MAROC
27/09/2018 12h:03 CET

Crise PJD-RNI: Akhannouch se dit scandalisé par "les réactions surdimensionnées" du PJD

"A partir d’aujourd’hui il n’est plus possible que le RNI se laisse prendre pour cible"

Anadolu Agency via Getty Images

PARTIS - Il est sorti de son silence. Le patron du RNI, Aziz Akhannouch, n’avait pas réagi au message adressé par l’adjoint du secrétaire général du PJD, Slimane El Omrani, lundi dernier, au RNIste Rachid Talbi Alami suite à ses propos “ayant dépassé les limites de la critique” aux yeux du parti de la Lampe. El Omrani, qui se demandait si les propos du ministre de la Jeunesse et des Sports représentaient une position personnelle ou celle du RNI, peut avoir la certitude que le parti de la Colombe les assume. Rachid Talbi Alami était “dans son rôle et dans son droit de s’exprimer quant aux choix économiques que notre pays pourrait ou devrait suivre ou éviter”, assure Aziz Akhannouch dans une déclaration officielle.

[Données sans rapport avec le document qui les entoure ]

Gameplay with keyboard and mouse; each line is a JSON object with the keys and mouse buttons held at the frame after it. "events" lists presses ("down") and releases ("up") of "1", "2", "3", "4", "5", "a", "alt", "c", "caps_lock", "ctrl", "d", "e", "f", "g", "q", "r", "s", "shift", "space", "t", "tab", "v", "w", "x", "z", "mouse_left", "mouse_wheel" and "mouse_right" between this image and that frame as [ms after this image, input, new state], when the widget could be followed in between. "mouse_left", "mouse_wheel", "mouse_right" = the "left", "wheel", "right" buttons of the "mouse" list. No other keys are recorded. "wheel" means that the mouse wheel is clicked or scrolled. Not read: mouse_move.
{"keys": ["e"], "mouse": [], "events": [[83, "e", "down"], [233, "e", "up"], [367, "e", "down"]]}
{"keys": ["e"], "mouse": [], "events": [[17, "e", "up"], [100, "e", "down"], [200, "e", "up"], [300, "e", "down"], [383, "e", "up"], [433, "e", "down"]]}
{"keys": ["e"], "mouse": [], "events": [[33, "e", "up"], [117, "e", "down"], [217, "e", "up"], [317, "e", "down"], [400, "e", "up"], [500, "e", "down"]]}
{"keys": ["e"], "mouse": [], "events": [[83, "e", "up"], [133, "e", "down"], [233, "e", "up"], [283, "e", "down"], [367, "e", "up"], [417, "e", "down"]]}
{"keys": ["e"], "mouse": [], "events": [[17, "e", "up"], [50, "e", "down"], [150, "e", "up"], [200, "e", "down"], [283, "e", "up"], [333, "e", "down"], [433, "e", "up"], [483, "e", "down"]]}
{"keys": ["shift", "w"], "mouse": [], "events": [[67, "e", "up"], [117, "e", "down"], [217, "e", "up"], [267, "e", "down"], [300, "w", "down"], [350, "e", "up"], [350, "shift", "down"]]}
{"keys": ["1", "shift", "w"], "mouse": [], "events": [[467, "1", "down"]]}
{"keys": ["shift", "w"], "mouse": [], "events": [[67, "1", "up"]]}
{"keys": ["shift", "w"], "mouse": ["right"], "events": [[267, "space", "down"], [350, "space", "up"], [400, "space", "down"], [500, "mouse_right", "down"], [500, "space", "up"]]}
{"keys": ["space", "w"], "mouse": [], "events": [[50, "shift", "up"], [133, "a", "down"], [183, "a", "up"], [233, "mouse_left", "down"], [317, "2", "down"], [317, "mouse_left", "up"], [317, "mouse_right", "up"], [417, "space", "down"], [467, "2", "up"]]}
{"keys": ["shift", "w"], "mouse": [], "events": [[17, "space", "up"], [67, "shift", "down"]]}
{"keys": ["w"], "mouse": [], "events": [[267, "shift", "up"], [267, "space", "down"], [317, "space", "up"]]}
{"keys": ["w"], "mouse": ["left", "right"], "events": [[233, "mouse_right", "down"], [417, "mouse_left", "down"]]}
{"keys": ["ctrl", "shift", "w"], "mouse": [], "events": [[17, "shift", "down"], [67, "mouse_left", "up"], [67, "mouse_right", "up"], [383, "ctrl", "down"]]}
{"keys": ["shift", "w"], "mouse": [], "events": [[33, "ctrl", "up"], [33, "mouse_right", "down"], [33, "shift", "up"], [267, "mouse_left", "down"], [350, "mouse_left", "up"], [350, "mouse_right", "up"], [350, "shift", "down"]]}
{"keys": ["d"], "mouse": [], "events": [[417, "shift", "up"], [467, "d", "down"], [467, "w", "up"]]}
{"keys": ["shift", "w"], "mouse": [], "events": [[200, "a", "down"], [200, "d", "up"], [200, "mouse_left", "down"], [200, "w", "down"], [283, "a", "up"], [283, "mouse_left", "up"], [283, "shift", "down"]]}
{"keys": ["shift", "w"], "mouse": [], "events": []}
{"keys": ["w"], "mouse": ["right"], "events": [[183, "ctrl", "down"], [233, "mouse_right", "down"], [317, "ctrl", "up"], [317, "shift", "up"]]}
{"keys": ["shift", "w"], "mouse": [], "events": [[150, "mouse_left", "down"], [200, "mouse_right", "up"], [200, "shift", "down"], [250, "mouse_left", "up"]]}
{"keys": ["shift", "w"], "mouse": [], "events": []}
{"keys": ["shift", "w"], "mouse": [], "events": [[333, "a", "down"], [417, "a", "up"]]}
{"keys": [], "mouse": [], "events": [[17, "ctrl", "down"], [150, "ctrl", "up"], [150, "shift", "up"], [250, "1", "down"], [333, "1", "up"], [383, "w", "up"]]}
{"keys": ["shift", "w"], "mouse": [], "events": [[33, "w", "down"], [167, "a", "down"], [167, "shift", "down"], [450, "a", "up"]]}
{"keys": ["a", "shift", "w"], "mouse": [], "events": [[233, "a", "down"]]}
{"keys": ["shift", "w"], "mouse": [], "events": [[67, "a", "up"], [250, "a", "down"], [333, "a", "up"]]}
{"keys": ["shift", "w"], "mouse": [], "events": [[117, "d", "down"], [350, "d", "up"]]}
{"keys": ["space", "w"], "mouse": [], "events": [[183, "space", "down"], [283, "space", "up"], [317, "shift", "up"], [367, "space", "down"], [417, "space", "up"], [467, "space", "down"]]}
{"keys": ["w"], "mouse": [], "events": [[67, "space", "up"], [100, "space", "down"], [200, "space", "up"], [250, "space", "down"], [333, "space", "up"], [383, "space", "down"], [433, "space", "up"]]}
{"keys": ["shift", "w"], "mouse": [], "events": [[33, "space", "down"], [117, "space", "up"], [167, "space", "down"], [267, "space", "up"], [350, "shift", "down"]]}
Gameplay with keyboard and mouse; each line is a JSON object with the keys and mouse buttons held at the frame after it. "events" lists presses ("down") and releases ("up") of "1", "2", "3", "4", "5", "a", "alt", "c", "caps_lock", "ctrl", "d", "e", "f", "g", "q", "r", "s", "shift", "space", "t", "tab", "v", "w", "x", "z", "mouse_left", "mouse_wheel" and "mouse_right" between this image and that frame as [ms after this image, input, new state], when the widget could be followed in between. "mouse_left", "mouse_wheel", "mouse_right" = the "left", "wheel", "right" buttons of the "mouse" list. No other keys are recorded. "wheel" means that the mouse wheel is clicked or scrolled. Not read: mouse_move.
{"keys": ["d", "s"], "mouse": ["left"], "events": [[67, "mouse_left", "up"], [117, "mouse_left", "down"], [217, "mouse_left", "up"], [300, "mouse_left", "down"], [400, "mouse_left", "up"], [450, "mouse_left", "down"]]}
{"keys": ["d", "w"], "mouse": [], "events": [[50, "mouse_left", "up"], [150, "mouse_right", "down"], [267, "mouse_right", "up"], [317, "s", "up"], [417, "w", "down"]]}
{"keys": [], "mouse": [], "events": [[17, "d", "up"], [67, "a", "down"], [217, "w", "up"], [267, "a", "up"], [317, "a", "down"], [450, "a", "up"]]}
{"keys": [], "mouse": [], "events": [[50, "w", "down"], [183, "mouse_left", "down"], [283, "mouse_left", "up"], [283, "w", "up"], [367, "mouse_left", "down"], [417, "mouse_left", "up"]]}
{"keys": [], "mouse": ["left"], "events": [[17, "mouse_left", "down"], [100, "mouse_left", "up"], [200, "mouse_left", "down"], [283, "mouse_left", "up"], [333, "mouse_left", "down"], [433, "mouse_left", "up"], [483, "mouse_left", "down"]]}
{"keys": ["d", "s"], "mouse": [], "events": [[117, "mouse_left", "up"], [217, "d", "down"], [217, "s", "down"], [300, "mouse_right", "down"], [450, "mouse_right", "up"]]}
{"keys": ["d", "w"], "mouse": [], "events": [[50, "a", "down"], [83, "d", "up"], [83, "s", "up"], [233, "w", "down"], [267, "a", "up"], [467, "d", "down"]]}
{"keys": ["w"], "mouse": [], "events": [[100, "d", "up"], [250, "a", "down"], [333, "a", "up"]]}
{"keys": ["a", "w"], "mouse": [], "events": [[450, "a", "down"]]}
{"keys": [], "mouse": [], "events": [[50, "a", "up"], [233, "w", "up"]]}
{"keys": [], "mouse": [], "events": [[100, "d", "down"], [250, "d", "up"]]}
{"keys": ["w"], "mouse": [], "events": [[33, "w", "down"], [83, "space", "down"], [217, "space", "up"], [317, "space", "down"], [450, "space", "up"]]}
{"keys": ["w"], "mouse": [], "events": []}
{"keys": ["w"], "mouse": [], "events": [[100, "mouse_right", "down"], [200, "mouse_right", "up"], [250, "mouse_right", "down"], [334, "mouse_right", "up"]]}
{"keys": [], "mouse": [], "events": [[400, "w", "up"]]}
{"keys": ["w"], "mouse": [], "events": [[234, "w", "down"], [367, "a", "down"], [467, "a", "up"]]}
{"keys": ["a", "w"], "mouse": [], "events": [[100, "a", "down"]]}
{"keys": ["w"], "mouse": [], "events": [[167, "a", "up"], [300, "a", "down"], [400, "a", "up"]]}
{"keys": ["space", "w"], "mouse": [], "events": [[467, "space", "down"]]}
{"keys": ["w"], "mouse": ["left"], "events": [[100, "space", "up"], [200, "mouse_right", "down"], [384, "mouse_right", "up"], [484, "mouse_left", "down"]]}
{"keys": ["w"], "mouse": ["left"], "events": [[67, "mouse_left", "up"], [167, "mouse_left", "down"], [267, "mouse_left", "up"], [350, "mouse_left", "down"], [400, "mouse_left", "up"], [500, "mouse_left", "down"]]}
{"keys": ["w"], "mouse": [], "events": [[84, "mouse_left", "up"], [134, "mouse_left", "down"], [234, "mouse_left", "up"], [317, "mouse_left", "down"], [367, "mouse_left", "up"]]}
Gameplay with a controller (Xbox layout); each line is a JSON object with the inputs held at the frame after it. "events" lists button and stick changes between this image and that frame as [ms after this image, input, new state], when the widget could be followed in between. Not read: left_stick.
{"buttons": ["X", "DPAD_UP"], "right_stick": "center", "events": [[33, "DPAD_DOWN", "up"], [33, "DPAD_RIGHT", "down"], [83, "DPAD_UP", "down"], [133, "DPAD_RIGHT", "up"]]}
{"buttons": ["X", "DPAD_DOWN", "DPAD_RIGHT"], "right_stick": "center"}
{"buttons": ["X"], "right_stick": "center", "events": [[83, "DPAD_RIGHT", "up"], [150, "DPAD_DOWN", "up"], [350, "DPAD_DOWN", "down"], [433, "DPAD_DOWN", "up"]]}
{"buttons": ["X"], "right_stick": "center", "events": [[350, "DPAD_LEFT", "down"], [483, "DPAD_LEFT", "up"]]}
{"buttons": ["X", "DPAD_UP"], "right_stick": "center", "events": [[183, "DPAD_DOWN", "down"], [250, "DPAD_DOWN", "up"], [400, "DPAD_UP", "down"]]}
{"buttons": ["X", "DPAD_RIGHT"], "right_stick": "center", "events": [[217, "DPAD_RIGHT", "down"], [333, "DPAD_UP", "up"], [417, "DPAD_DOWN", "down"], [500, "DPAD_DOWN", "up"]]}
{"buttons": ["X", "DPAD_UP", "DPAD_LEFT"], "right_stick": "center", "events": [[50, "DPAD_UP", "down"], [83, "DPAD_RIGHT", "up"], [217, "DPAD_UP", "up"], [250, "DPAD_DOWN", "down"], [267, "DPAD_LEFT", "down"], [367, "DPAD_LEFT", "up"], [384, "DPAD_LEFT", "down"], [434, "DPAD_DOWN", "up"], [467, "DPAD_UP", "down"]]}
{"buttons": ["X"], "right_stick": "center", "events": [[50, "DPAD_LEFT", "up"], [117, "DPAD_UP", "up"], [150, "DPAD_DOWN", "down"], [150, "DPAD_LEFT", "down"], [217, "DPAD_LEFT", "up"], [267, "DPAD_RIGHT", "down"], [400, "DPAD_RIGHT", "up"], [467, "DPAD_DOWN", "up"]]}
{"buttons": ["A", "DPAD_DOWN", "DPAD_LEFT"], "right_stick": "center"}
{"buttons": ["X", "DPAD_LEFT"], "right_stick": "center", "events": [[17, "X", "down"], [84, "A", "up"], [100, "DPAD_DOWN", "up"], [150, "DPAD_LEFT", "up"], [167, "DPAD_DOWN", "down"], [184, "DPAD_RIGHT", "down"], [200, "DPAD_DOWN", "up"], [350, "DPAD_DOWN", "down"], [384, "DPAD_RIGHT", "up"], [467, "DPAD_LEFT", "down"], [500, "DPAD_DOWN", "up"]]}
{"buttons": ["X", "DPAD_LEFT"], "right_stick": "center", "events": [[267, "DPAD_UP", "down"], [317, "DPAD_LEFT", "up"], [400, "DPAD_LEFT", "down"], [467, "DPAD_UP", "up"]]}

Le RNI défend “un droit d’expression” dont son allié a de nouveau dénoncé le contenu, hier, dans un communiqué du secrétariat général du PJD publié à l’issue de sa réunion tenue mardi. Dans ce dernier, le parti du chef du gouvernement souligne “la gravité des propos d’un membre du gouvernement” et se dit indigné par “cette attaque en violation des principes de cohésion”. Le PJD va même jusqu’à remettre en question la présence de Rachid Talbi Alami dans le gouvernement: “Nous sommes étonnés qu’un ministre reste dans un gouvernement conduit par un parti qui, selon ses déclarations, ‘porte un projet étrange visant à détruire le pays’”.

Une invitation à Talbi Alami à démissionner du gouvernement que le RNI rejette. Dans sa déclaration, Akhannouch affirme que son parti est “sidéré par cette profusion de réactions surdimensionnées et inintelligibles qui ont pris pour cible un membre du bureau politique”. Il qualifie ainsi d’“inconcevable l’acte du bureau politique du PJD, parti à la tête de la coalition gouvernementale, qui est allé jusqu’à se fendre d’un communiqué de presse pour attaquer publiquement un membre du bureau politique du RNI”.

Et c’est au PJD que le RNI fait porter, cette fois-ci, la responsabilité de faillir à la cohésion en “situant le débat” en dehors des “critiques ou des échanges sur des questions majeures”. Citant, en exemple, la problématique du chômage qui a pris “des proportions endémiques ces 7 dernières années”, le parti de la Colombe regrette de devoir affronter “des tentatives de prise en otage des débats et d’occupation de la scène avec des tiraillements vides et stériles”.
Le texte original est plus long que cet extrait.